Los primeros y simples arados que se usaron en Oriente Medio cumplieron muy bien su función durante unos miles de años. Luego, llegaron al Mediterráneo occidental, donde se convirtieron en herramientas ideales para cultivar una tierra seca y llena de grava. Pero, después, se desarrolló una herramienta muy diferente el arado de vertedera, primero en China, hace más de dos mil años, y mucho más tarde en Europa. El arado de vertedera surca el suelo formando un rizo largo y grueso y volteando la tierra. En tierra seca, es una acción contraproducente porque expone al sol la preciada humedad. Pero, en las tierras húmedas y fértiles del norte de Europa, el arado de vertedera era claramente superior, pues mejoraba el drenaje y cortaba las raíces profundas de las malas hierbas, de manera que ya no eran competencia para sus cosechas, sino abono.

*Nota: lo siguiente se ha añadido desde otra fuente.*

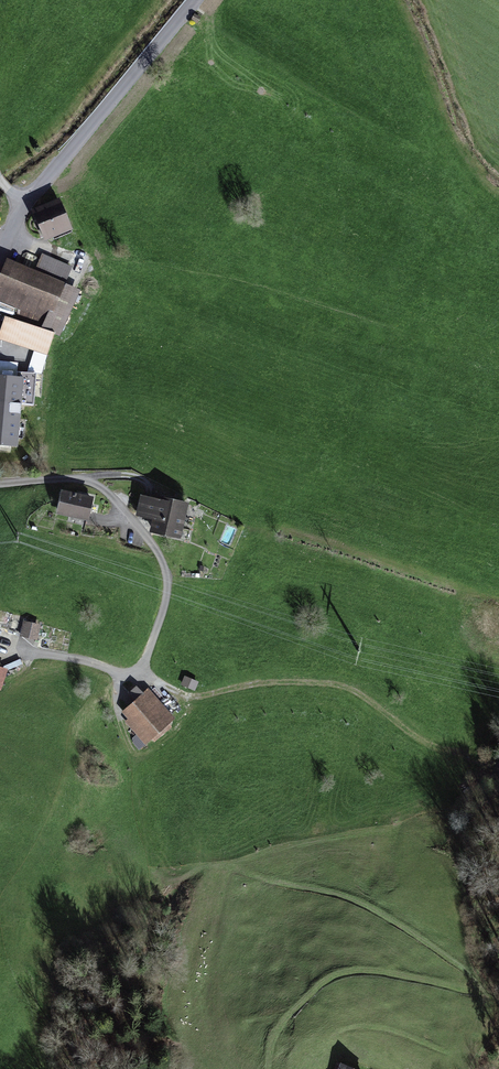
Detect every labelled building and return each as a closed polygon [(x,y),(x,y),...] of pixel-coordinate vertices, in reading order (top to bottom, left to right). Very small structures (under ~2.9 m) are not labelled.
[(62,199),(33,211),(44,237),(73,225),(62,199)] [(13,258),(0,288),(0,301),(64,327),(81,287),(68,281),(74,269),(42,256),(37,268),(13,258)] [(0,331),(0,340),(47,353),(53,332),(4,317),(0,331)] [(20,446),(27,378),(41,380),(43,360),(14,357),(12,377),(0,376),(0,444),(20,446)] [(63,491),(58,515),(91,522),(96,498),(63,491)] [(156,531),(183,536),(190,500),(164,495),(163,500),(145,496),(142,516),(159,519),(156,531)] [(24,636),(39,639),(42,625),(27,622),(24,636)] [(174,720),(149,690),(123,712),(148,742),(174,720)]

El desarrollo del arado de vertedera cambió por completo la distribución de las tierras fértiles en Europa. Las poblaciones del norte, que padecían unas condiciones muy duras para la agricultura, vieron cómo las tierras mejores y más productivas ya no estaban en el sur. Hace unos mil años, gracias a esta prosperidad que trajo el nuevo arado, comenzaron a aparecer y crecer nuevas ciudades, donde se desarrolló una estructura social diferente de las ciudades mediterráneas. El arado de tierra seca solo necesitaba un par de animales para tirar de él, y funcionaba a la perfección entrecruzando los surcos en campos cuadrados y simples. Todo esto generó que la agricultura fuera una práctica individual: un agricultor podía vivir por sí mismo con su arado, su buey y su parcela de tierra. Pero el arado de vertedera para el suelo húmedo y arcilloso requería un conjunto de ocho bueyes —o, mejor, caballos—, y… ¿quién poseía tal riqueza? Era especialmente eficiente en franjas de tierra largas y estrechas, a menudo a pocos metros de la franja de tierra de otro agricultor. A consecuencia de esto, la agricultura se convirtió en una práctica comunitaria: los individuos debían compartir el arado y los animales de tiro y resolver sus desacuerdos. Se congregaron en pueblos. El arado de vertedera dio pie a que se estableciera el sistema feudal en el norte de Europa.
El arado también reconfiguró la vida familiar. Era un instrumento pesado, por lo que se consideró que arar era cosa de hombres. Pero el trigo y el arroz exigían más preparación que los frutos secos o las bayas, de modo que las mujeres se quedaban cada vez más tiempo en el hogar para preparar la comida. Un estudio sobre esqueletos sirios de hace nueve mil años reveló que las mujeres padecían de artritis en las rodillas y los pies, al parecer porque debían revolver y moler el grano arrodilladas.
Es posible que este cambio que generó el arado, de las sociedades de cazadores-recolectores a las de agricultores, también modificara la política sexual. La tierra que poseemos es un activo que podemos legar a nuestros hijos. Y, si hemos nacido hombre, empezaremos a preocuparnos cada vez más de que realmente sean nuestros hijos: a fin de cuentas, nuestra mujer se pasa todo el día en casa mientras nosotros estamos en el campo. ¿Es verdad que solo está moliendo grano? Así que una teoría —especulativa pero interesante— es que el arado incrementó el control de los hombres sobre la actividad sexual de las mujeres. Si de veras fue este un efecto del arado, ha tardado mucho en desaparecer.